Policing Asylum Seekers’ Flight Within Europe
About the Subjugation of Migrant Labor Under the Dublin Regime
Keywords:Europe, Dublin Regulation, Migrant Labor, Surveillance, Schengen, European Union, autonomy of migration
A critical assessment of the Dublin regulation requires a look beyond its official function of allocating asylum seekers across EU Member States. This article argues it embodies the “hidden face” of Schengen insofar as it legally fixes them in the sole country responsible for their application.

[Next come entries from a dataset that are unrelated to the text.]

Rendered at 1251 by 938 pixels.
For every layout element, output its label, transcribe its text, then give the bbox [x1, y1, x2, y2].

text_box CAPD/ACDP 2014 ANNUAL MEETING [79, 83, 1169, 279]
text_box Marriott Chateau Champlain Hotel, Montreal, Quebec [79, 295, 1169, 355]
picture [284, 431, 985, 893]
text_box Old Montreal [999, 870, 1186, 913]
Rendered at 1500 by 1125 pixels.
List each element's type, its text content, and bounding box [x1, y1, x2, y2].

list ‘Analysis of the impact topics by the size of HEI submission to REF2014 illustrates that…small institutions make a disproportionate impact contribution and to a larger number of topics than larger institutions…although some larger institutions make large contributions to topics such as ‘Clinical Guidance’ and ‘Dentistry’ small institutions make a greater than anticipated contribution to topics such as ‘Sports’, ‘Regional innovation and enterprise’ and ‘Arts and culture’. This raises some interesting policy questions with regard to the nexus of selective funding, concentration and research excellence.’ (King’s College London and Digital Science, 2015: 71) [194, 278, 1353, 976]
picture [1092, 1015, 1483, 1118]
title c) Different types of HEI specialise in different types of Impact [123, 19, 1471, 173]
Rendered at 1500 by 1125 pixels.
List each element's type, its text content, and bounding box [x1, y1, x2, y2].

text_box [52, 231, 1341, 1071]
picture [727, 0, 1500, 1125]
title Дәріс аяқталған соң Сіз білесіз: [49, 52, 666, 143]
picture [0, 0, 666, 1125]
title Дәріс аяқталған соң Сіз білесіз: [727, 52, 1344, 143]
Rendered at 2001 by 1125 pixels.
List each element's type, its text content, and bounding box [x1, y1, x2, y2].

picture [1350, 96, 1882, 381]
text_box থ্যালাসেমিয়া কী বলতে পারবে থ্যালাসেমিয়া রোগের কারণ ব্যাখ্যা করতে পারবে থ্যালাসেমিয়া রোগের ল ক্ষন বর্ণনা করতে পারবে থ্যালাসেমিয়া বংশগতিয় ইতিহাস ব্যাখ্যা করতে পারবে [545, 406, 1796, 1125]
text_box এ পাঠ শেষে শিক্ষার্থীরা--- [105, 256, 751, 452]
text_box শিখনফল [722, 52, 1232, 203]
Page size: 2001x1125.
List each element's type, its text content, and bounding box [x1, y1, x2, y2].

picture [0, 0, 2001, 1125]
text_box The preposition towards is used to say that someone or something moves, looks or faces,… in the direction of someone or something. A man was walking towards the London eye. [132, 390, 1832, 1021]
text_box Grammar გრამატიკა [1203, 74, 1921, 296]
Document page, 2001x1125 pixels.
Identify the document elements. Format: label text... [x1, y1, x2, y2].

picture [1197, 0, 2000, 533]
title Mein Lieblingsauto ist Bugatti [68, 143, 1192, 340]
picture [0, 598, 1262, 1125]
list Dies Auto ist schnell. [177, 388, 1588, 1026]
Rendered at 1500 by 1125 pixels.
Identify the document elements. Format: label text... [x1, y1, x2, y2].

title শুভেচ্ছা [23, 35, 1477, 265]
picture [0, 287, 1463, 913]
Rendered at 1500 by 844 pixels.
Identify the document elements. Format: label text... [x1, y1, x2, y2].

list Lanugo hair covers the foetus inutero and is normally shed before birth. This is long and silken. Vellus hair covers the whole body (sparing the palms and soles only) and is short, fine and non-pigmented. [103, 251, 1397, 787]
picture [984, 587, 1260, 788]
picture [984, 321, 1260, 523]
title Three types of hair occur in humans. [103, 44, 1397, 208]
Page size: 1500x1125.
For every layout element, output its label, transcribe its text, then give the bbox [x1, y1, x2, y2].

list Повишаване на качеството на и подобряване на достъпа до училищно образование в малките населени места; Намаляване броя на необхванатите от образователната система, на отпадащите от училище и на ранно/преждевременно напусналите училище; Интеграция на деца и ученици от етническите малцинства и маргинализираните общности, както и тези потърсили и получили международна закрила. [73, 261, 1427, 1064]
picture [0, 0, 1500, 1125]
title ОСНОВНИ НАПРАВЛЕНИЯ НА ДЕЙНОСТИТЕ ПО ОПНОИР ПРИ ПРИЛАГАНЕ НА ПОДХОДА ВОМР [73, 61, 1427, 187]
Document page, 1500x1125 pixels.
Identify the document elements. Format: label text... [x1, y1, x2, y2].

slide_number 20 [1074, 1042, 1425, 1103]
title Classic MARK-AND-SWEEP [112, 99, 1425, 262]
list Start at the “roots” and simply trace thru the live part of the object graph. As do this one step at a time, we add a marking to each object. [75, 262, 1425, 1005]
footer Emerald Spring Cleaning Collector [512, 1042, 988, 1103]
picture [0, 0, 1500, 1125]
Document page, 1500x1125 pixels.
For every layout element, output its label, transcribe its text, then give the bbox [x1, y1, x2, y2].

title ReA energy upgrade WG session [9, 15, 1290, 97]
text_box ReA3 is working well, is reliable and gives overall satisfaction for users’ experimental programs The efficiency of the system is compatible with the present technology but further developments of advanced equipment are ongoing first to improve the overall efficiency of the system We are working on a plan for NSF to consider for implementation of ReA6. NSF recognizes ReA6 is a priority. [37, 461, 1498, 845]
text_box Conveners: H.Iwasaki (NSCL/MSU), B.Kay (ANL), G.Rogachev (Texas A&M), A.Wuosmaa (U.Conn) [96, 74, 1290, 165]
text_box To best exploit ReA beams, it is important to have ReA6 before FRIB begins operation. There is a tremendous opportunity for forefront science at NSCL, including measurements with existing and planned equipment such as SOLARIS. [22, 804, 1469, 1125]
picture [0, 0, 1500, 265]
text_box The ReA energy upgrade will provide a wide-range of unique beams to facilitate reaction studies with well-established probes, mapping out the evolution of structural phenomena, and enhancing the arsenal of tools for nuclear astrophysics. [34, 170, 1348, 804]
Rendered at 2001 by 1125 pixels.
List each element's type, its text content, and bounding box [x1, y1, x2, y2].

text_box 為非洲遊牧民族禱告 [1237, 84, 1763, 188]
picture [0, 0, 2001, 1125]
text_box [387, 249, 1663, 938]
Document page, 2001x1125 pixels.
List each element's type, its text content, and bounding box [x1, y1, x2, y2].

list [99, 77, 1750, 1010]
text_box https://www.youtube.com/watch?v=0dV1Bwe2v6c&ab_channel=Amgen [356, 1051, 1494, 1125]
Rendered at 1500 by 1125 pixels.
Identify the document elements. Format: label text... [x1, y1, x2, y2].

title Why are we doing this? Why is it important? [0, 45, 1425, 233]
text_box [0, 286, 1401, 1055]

Because this responsibility lies primarily with the first country of arrival, it is consistent with the core-periphery axis of division of labor in the EU. The first part of this paper examines how the Schengen/Dublin dual regime of (im)mobility might respond to the constant need for bridled labor alongside free wage labor in the world-system. However, equally constant is labor power’s propensity to evade its subsumption under capital; this is exemplified by Dubliners’ appropriation of freedom of movement through irregularity. By deserting the “plantations” of the European peripheries, those “maroons” of our present time disrupt the European geography of power and contest their assigned position in it. But the widely acknowledged failure of this regime to deter “secondary movements” does not necessarily mean it is non-effective. Attention must then be given to mechanisms of “exclusion from within” experimented on Dubliners. The second part will offer an overview of the tactics of internal rebordering that have been recently deployed in core countries and question the extent to which those attempts to recapture their flight meet the conditions for the optimization of capital’s operations.